Thesen zur Solidarität
"Solidarität ist ein Grundprinzip unseres Handelns. Wenn jemand stolpert, fangen wir ihn auf."1
Warum thematisieren wir Solidarität?
In einer Gesellschaft,
- die sich der Vermehrung von Geld verschrieben hat,
- in der der Leistungsdruck steigt,
- die immer ungleicher wird,
- in der die Menschen zunehmend vereinzeln und gegeneinander ausgespielt werden,
wollen wir die Bedeutung der Solidarität und des solidarischen Handelns in Erinnerung bringen und in den Mittelpunkt stellen.
Als Christen/innen glauben wir, dass alle Menschen als Geschöpfe Gottes gleichen Wert und gleiche Würde haben. Für dieses geschwisterliche Miteinander gilt: „Was ihr von anderen erwartet, das tut ebenso auch ihnen.“ (Lk 6,31) und der Auftrag: „Du sollst deinen Nächsten lieben wie dich selbst.“ (Lev 19,18, Mk 12, 29ff)
Solidarität ist ein Grundprinzip der katholischen Soziallehre und ein Schlüsselbegriff im Ethos und in der Praxis der Arbeiternehmer:innenbewegung.
Was meinen wir mit Solidarität?
Solidarisch: von lat. solidus = dicht, fest, vollständig, wahrhaft.

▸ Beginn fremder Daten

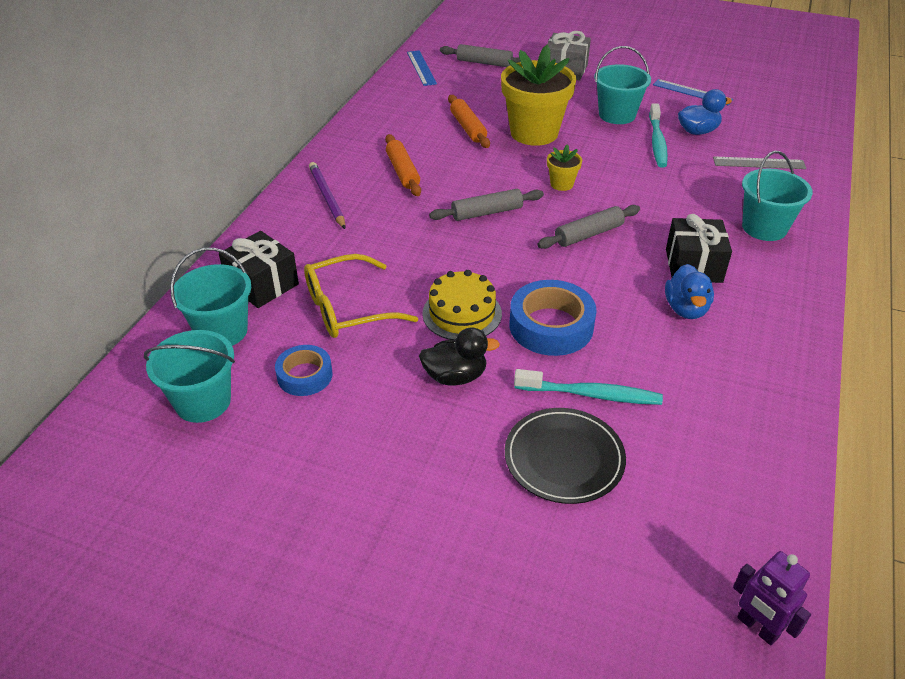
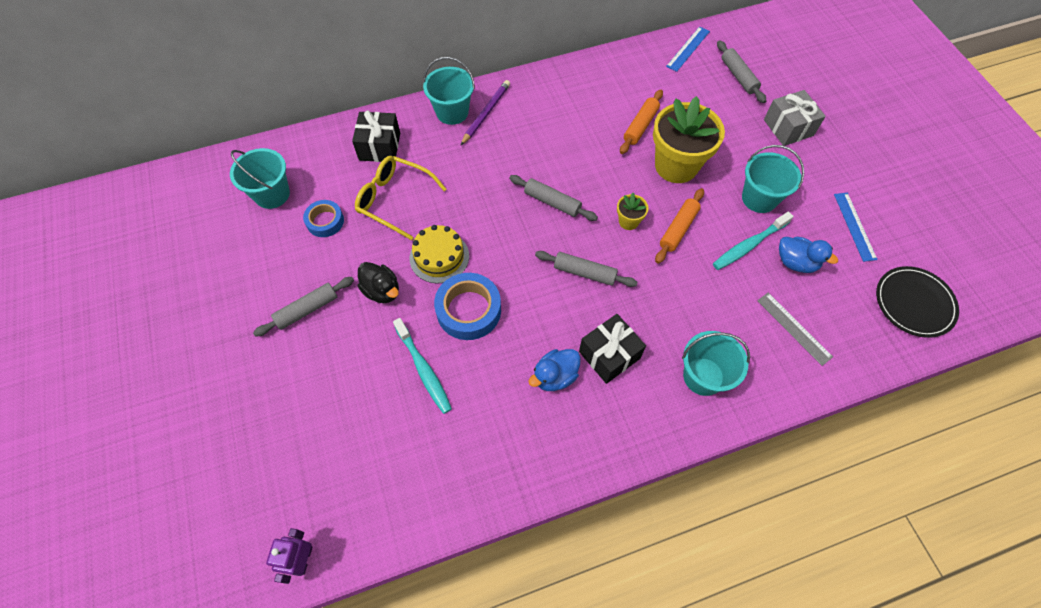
camera: 50 degrees right, 20 degrees up
(222, 331) = (328, 160): turquoise bucket -> turquoise bucket (452, 112)
(402, 172) = (551, 129): orange rolling pin -> orange rolling pin (678, 229)
(410, 452) = (307, 309): none -> grey rolling pin
(564, 458) = (359, 387): black plate -> black plate (914, 303)

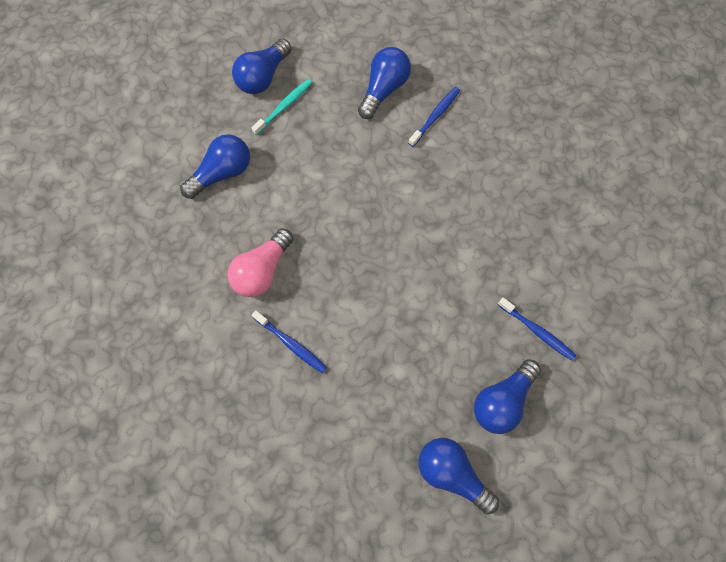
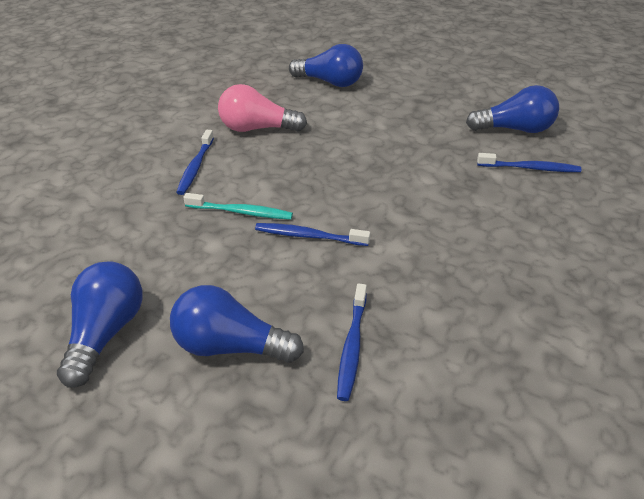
camera: 60 degrees right, 30 degrees down
(263, 76) = (440, 71): blue light bulb -> none
(284, 106) = (426, 88): turquoise toothbrush -> turquoise toothbrush (241, 212)
(425, 303) = (309, 236): none -> blue toothbrush

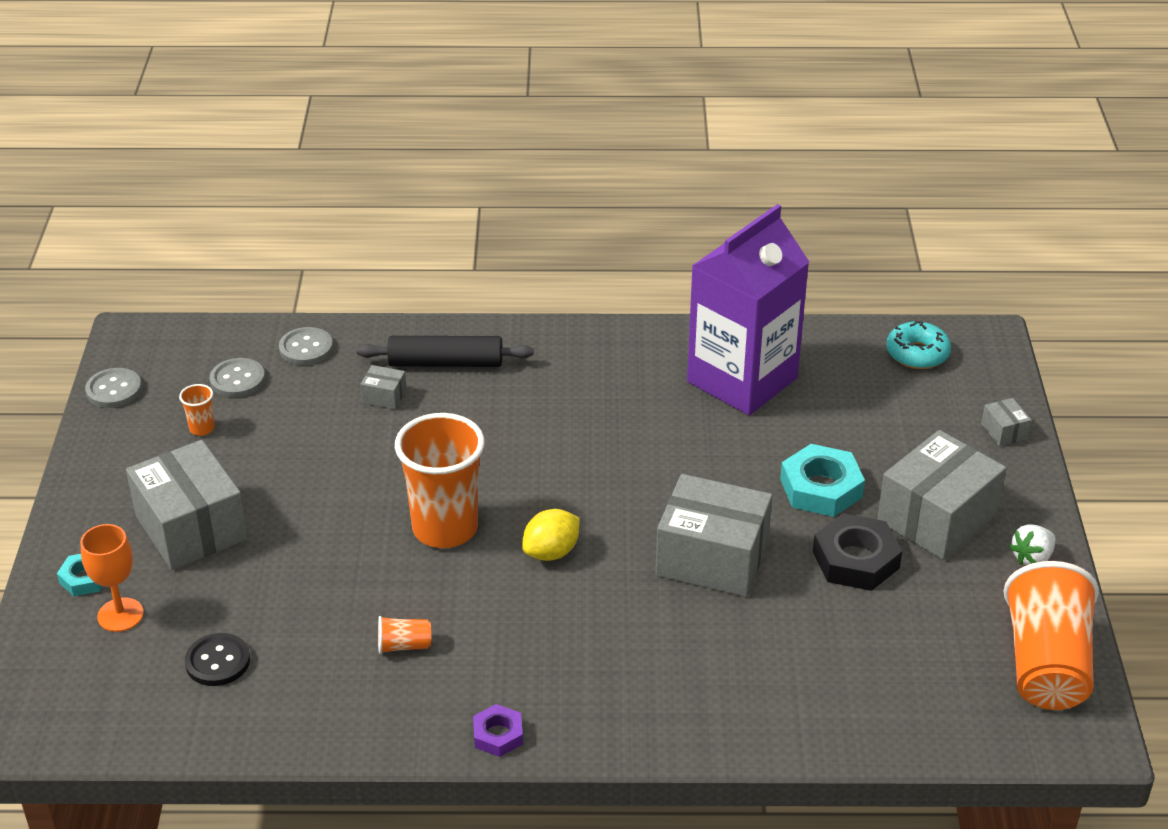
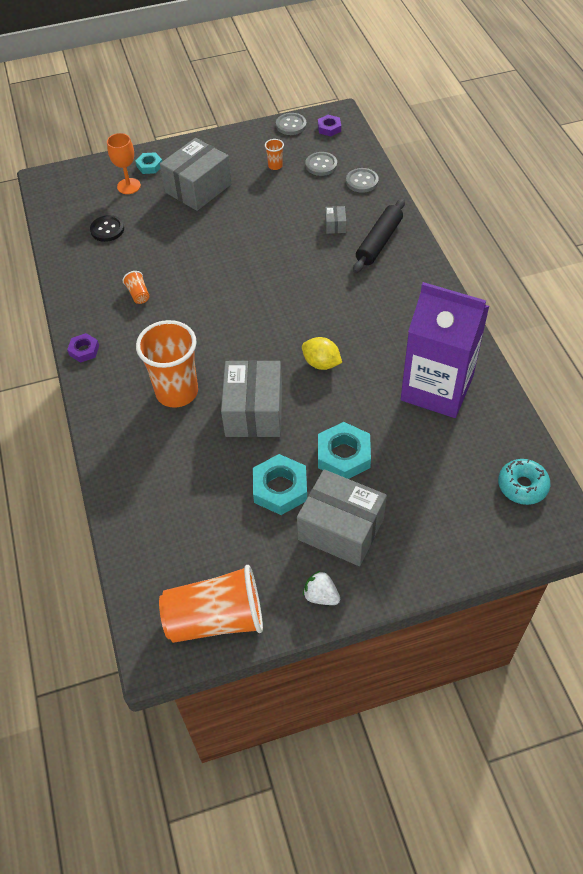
camera: 75 degrees right, 15 degrees up
(156, 351) = (329, 128): none -> purple nut
(445, 528) = (234, 284): orange cup -> orange cup (177, 392)
(446, 363) = (379, 242): black rolling pin -> black rolling pin turned 45 degrees clockwise
(551, 552) = (231, 334): yellow lemon -> yellow lemon (321, 363)
(855, 560) = (280, 488): black nut -> turquoise nut
(1004, 431) = (456, 558): grey box -> none

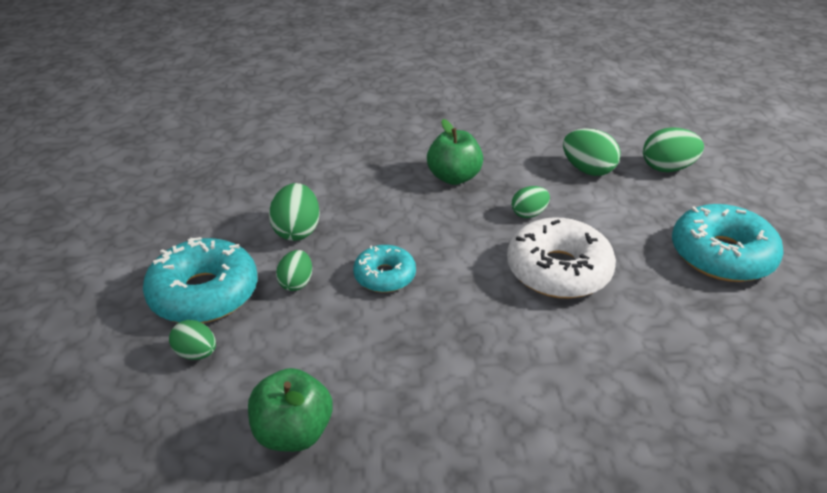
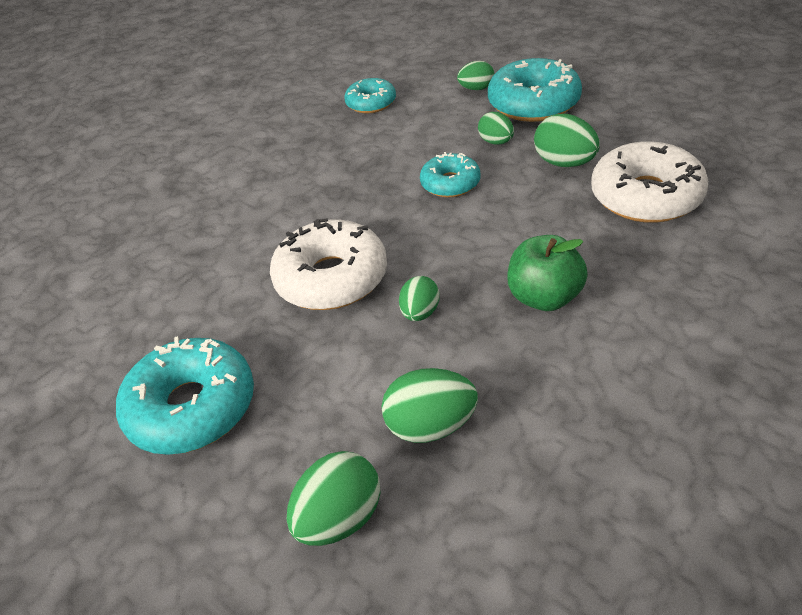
camera: 140 degrees right, 5 degrees up
(293, 432) = (371, 103): green apple -> turquoise donut
(308, 181) = (646, 196): none -> white donut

Solidarität ist das Zusammengehörigkeitsgefühl, die enge Verbundenheit, die wechselseitige Verantwortlichkeit einer Gruppe, die durch eine gemeinsame soziale Lage, gemeinsame Interessen, gemeinsame Werte entsteht.
Solidarität ist die Fähigkeit und Haltung eines Menschen, sich für das Gemeinwohl und für eine gerechtere Verteilung der Ressourcen, Chancen und Lasten einzusetzen.
Organisierte Solidarität in einer Gesellschaft zeigt sich in den Institutionen und Regeln eines funktionierenden Sozialstaates. Diese wurden im Laufe der Geschichte in vielfältigen Konflikten solidarisch erkämpft. Organisierte Solidarität muss sich den gegenwärtigen Erfordernissen entsprechend stets wandeln und weiterentwickeln.
Wenn mir ein Freund das Essen bringt, wenn ich krank zu Hause bin,
wenn die Belegschaft für einen Betriebskindergarten kämpft,
wenn der Betriebsrat sich gegen das Auslagern des Reinigungspersonals wehrt,
wenn eine Kollegin mitgetragen wird, auch wenn sie gerade nicht voll leistungsfähig ist,
wenn die Gemeinde gegen die Abschiebung ihrer NachbarInnen aufsteht,
wenn Geld zusammengelegt wird, um Menschen anderswo zu unterstützen,
wenn ich beim Einkaufen auf Produktionsbedingungen achte,
wenn es eine gute Schule für alle gibt, in der jedes Kind seine Möglichkeiten entfalten kann,
wenn ich durch eine gesetzliche Krankenversicherung geschützt bin,
... dann ist Solidarität im Spiel.
Wozu solidarisch sein?
Unsere Vision: Durch solidarisches Handeln schaffen wir gerechtere Strukturen. So wird gutes Leben für alle möglich.
„Mehrwert“ durch Solidarität. Solidarisches Handeln ist uns mehr wert als der Kampf um individuelle Vorteile, denn...
- kein Mensch kann alleine leben.
- wer selber solidarisch ist kann darauf vertrauen, dass andere
- sich auch solidarisch verhalten.
- in einem solidarischen Klima hat jeder Mensch seinen Platz, auch wenn er schwach ist.
- es schafft Stabilität und Sicherheit im Zusammenleben.
Solidarisch sein stiftet Beziehungen, erhöht die Lebensqualität, macht Freude und gibt Sinn.
Wie geht „solidarisch sein“? Was braucht es dazu?
Grundlage für Solidarität ist, einander als Mit-Menschen wahrzunehmen, Beziehungen zu schaffen und mitzufühlen.
Solidarisches Handeln braucht
- genaues Hinschauen, Analyse und Ursachenforschung
- Mut, Selbststand, klare Positionen und Ressourcen
- Organisation und Einsatz
In ungerechten Strukturen heißt es, Widerstand zu leisten.
Solidarität ist lernbar durch glaubwürdige Vorbilder und ansteckend durch mutiges Vormachen.
Solidarität ist mehr als Gruppenzusammenhalt. Solidarisches Handeln orientiert sich am Gemeinwohl. Der Begriff wird missbraucht, wenn er in Abgrenzung zu Schwächeren verwendet wird, oder wenn ein Starker ihn gegen einen Schwachen zu seinem Vorteil verwendet.